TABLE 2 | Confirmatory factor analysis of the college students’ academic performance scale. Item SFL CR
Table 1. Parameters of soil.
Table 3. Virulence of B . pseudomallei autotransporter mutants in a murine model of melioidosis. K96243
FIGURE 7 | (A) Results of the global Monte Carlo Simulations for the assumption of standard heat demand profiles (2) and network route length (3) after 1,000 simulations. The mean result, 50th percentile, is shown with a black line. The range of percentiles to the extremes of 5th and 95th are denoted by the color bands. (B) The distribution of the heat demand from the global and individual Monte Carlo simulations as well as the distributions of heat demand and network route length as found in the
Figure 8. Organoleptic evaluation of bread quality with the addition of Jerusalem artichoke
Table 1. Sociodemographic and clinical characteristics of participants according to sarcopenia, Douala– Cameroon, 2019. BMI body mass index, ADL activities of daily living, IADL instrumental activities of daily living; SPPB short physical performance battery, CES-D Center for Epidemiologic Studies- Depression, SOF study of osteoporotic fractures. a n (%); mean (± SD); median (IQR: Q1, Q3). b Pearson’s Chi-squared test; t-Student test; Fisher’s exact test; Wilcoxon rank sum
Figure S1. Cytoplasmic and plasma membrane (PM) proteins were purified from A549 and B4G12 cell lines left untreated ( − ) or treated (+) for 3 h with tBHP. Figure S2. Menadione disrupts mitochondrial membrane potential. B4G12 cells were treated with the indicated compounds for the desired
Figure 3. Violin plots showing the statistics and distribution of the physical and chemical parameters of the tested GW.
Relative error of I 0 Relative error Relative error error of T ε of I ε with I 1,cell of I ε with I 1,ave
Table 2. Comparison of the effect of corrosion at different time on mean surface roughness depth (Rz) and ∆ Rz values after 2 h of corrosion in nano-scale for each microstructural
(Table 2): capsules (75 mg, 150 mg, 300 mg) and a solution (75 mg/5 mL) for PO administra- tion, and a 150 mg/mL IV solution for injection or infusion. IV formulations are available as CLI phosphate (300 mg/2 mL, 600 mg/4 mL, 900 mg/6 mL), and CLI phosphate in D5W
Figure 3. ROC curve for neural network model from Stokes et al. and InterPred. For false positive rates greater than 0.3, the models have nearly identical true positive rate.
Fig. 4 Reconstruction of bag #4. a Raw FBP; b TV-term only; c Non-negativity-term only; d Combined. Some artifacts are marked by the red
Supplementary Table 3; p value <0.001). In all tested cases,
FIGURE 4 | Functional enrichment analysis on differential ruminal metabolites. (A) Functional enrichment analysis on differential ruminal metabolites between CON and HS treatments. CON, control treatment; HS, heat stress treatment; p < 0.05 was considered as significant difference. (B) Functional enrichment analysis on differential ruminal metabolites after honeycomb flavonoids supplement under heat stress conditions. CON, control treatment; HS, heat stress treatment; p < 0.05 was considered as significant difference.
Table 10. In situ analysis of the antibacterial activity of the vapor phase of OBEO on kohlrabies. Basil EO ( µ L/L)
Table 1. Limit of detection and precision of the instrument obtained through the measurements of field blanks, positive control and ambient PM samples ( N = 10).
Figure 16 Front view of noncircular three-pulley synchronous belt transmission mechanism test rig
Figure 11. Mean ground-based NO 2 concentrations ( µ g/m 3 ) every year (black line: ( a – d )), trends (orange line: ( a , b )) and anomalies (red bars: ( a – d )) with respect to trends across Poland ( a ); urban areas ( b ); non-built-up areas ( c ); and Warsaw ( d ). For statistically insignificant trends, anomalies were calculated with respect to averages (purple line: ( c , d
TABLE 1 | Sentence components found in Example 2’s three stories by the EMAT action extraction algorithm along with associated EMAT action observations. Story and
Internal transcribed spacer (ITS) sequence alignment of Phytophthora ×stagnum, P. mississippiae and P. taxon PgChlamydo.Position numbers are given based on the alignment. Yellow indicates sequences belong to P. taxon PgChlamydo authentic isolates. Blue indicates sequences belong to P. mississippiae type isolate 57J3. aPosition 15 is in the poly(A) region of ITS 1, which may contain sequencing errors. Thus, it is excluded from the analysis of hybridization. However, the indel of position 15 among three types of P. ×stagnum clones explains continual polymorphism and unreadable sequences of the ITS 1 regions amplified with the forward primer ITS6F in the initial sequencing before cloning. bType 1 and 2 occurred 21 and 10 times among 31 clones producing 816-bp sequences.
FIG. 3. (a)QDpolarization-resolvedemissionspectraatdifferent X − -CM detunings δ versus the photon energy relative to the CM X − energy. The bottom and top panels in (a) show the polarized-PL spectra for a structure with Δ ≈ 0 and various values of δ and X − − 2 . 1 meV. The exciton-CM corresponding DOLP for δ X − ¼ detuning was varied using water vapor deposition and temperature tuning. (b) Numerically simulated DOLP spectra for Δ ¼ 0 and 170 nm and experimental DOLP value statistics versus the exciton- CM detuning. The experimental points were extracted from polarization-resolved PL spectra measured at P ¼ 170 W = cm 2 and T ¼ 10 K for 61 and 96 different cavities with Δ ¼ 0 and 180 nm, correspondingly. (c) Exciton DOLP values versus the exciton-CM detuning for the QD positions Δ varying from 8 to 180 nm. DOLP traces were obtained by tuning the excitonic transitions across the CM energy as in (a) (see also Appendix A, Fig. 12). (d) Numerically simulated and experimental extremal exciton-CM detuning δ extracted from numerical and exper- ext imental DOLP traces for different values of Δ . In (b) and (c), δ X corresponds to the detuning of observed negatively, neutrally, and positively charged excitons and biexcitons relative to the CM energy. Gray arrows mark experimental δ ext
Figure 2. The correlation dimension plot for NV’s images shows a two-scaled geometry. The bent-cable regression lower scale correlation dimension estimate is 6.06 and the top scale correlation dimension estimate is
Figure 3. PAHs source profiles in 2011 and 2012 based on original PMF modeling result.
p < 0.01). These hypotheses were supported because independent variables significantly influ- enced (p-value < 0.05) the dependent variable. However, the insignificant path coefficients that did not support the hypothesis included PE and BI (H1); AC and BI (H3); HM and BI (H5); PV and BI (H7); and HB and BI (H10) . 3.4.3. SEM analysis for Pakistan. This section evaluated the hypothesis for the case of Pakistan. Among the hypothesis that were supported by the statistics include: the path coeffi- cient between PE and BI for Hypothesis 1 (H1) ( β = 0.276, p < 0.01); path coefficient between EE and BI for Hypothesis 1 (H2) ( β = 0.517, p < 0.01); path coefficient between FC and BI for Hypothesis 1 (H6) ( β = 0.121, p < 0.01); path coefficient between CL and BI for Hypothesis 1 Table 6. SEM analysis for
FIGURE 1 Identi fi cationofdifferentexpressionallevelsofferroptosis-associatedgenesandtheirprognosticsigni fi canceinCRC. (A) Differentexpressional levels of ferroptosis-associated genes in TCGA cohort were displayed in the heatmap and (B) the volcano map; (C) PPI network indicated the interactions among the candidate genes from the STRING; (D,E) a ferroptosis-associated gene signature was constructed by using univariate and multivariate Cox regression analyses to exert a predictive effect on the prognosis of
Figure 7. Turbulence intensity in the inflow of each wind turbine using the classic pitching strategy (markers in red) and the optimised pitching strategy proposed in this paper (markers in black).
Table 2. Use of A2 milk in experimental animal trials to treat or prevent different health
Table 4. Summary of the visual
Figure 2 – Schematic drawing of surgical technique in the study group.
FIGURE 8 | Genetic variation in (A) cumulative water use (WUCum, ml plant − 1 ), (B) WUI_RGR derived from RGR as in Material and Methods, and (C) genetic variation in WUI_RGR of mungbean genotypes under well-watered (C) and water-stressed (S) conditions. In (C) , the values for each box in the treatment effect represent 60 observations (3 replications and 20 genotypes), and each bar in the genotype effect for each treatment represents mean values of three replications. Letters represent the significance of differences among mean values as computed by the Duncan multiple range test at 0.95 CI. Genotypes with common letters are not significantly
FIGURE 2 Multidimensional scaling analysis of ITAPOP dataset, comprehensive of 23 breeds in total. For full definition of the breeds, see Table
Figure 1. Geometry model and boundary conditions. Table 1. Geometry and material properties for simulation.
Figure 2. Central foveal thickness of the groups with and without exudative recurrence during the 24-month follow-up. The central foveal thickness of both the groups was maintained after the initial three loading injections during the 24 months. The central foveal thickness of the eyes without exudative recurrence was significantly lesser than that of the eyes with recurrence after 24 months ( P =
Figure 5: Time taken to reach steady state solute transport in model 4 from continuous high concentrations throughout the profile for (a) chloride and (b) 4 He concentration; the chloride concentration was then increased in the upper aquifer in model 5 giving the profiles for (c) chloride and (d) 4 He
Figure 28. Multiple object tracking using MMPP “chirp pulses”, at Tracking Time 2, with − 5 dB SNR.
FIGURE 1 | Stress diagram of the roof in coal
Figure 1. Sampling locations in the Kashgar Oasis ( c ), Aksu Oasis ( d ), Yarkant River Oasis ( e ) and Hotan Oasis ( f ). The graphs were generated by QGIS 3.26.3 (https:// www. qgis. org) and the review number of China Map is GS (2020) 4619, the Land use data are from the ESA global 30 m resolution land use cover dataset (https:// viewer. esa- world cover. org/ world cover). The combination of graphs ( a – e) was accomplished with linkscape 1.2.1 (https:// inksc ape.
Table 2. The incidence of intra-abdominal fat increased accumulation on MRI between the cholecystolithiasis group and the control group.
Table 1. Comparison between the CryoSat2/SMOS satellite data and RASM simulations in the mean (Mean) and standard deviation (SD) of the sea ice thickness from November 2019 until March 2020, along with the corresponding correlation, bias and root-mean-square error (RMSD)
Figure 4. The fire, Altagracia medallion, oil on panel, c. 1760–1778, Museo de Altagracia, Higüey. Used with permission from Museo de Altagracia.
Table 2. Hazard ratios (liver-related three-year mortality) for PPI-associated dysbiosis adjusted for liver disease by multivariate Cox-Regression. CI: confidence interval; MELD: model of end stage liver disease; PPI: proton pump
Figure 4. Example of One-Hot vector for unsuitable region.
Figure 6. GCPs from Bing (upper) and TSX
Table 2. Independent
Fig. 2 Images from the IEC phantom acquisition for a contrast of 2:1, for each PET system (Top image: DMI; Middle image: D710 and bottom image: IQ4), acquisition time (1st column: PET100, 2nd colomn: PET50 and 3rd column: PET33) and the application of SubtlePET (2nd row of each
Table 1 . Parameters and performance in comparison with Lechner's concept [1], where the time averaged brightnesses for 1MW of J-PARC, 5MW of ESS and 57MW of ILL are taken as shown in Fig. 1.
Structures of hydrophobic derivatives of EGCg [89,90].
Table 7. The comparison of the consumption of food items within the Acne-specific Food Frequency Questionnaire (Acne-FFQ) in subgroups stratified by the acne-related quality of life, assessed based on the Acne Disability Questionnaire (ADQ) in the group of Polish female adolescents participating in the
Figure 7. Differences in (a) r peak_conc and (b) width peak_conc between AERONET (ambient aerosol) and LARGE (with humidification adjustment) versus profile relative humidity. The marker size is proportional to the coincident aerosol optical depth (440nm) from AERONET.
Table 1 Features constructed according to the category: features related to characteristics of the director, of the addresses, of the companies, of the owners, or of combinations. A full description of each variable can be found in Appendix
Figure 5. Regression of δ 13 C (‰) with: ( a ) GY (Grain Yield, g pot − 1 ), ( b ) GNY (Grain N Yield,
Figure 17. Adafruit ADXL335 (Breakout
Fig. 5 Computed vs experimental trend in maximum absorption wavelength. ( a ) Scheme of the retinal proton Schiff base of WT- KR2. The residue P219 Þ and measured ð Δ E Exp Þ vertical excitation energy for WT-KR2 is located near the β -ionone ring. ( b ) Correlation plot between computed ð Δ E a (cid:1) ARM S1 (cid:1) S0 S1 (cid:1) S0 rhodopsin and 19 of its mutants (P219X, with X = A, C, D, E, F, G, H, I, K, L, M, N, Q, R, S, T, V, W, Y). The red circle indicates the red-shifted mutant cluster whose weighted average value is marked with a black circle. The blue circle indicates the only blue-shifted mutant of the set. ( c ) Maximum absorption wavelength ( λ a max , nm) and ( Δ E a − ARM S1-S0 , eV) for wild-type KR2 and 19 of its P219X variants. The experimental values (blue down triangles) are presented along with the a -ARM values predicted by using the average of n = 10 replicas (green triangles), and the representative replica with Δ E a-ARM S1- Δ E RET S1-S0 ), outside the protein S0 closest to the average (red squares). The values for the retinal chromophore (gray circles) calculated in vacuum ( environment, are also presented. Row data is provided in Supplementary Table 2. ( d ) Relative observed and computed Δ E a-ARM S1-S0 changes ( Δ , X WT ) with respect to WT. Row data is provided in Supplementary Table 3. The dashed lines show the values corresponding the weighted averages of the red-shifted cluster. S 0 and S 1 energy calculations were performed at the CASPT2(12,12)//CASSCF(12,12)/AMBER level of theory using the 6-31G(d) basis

§

TASK GOAL:
The answer should be one number, the count of lines in this material that include the word "tested".

YOUR SOLUTION:
2